Multiple GPUs are assigned but always GPU 0 is used

cfonseca · April 6, 2020, 11:22pm

Hi, for example, when I am going to execute this command: cryosparcm cli ‘enqueue_job(“P34”,“J30”,“default”, False, [0,1, 2])’, in theory, cryosparc should execute that job in the GPUs that are indicated, in this case 0, 1 and 2, however, it was always executed in the GPU 0. I have the version v2.14.2. Any idea why this happens?

spunjani · April 7, 2020, 3:07pm

Hi @cfonseca,
Can you please let me know which job type this was?

cfonseca · April 7, 2020, 5:29pm

Hi, spunjani, this happens to me with all jobs. Sometimes I specify that they launch with GPU 1 and 2, and it activates GPU 0.
For example:
cryosparcm cli ‘make_job(“nonuniform_refine”,“P35”,“W29”, “Yunior Fonseca”, “None”, “None”, {“locres_use_mask”: “True”, “refine_symmetry_do_align”: “True”, “refine_noise_init_sigmascale”: “3”, “locres_stop_subsampling”: “5”, “use_monores”: “False”, “refine_num_final_iterations”: “0”, “refine_batchsize_epsilon”: “0.001”, “refine_res_init”: “30”, “refine_skip_premult”: “True”, “refine_scale_start_iter”: “0”, “refine_dynamic_mask_use_abs”: “False”, “use_phenix_sharpen”: “False”, “locres_cap”: “False”, “refine_clip”: “False”, “refine_do_init_scale_est”: “True”, “locres_zeropad_factor”: “2.0”, “refine_scale_min”: “False”, “locres_compute_facility”: “GPU”, “refine_noise_initw”: “200”, “refine_minisize”: “2000”, “locres_anneal_factor”: “0.0”, “refine_mask”: “dynamic”, “refine_dynamic_mask_thresh_factor”: “0.2”, “refine_dynamic_mask_far_ang”: “14.0”, “refine_window”: “True”, “refine_batchsize_snrfactor”: “40.0”, “refine_scale_ctf_use_current”: “False”, “refine_symmetry”: “C1”, “refine_locproc_start_res”: “8.0”, “locres_step_size”: “2”, “refine_scale_align_use_prev”: “False”, “refine_batchsize_init”: “0”, “refine_res_gsfsc_split”: “20”, “cross_validation”: “True”, “localfilter_kernel_type”: “lanczos”, “refine_dynamic_mask_near_ang”: “6.0”, “locres_awf”: “6”, “refine_dynamic_mask_start_res”: “12”, “locres_fsc_thresh”: “0.5”, “temporal_locres”: “False”, “locres_fsc_weighting”: “False”, “compute_use_ssd”: “None”, “refine_noise_model”: “symmetric”, “refine_early_stopping”: “1”, “refine_ignore_dc”: “True”, “extra_sharpen”: “False”, “refine_noise_priorw”: “50”}, {“particles”: “J73.imported_particles”, “volume”: “J80.imported_volume.map”})’

After thats,

cryosparcm cli ‘enqueue_job(“P35”,“J85”,“default”, False, [1,2])’
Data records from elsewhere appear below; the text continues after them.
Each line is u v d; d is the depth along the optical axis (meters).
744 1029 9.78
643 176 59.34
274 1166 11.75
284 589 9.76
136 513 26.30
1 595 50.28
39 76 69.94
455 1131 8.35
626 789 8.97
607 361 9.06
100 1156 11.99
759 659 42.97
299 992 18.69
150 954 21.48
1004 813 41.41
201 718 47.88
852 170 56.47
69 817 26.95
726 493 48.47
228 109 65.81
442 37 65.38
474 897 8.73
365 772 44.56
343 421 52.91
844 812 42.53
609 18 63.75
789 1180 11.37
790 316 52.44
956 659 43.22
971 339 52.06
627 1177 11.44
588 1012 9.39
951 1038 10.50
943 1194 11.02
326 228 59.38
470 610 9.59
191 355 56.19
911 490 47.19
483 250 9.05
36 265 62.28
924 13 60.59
And then, when I check the GPU use(nvidia-smi), only GPU 0 is in use…
…

My question is this. Cryosparc parallelizes jobs, or is this parameter only to choose an available GPU from the list?

spunjani · April 7, 2020, 10:14pm

Hi @cfonseca

Not all jobs can be parallelized over multiple GPUs. The ones you can do this for are motion correction, CTF estimation, particle extraction and you can also use multiple GPUs in 2D classification.

In all cases the job has to have a “Number of GPUs to parallelize” parameter:

So you would have to set that parameter to a value greater than 1, to tell the job that it should use all the GPUs. For example, set it to 3 for 3 GPUs. I hope this helps!

cfonseca · April 7, 2020, 10:45pm

Thanks spunjani, yes, I understand you. In the case of 2D classification and other protocols, this parameter is found, but could you tell me if in the refinements or the abinitio jobs, I can parallelize them in several GPUs? What is the criteria to choose in the command, for example: cryosparcm cli ‘enqueue_job (“ P35 ”,“ J85 ”,“ default ”, False, [1,2])’ for jobs that do not parallel the gpus?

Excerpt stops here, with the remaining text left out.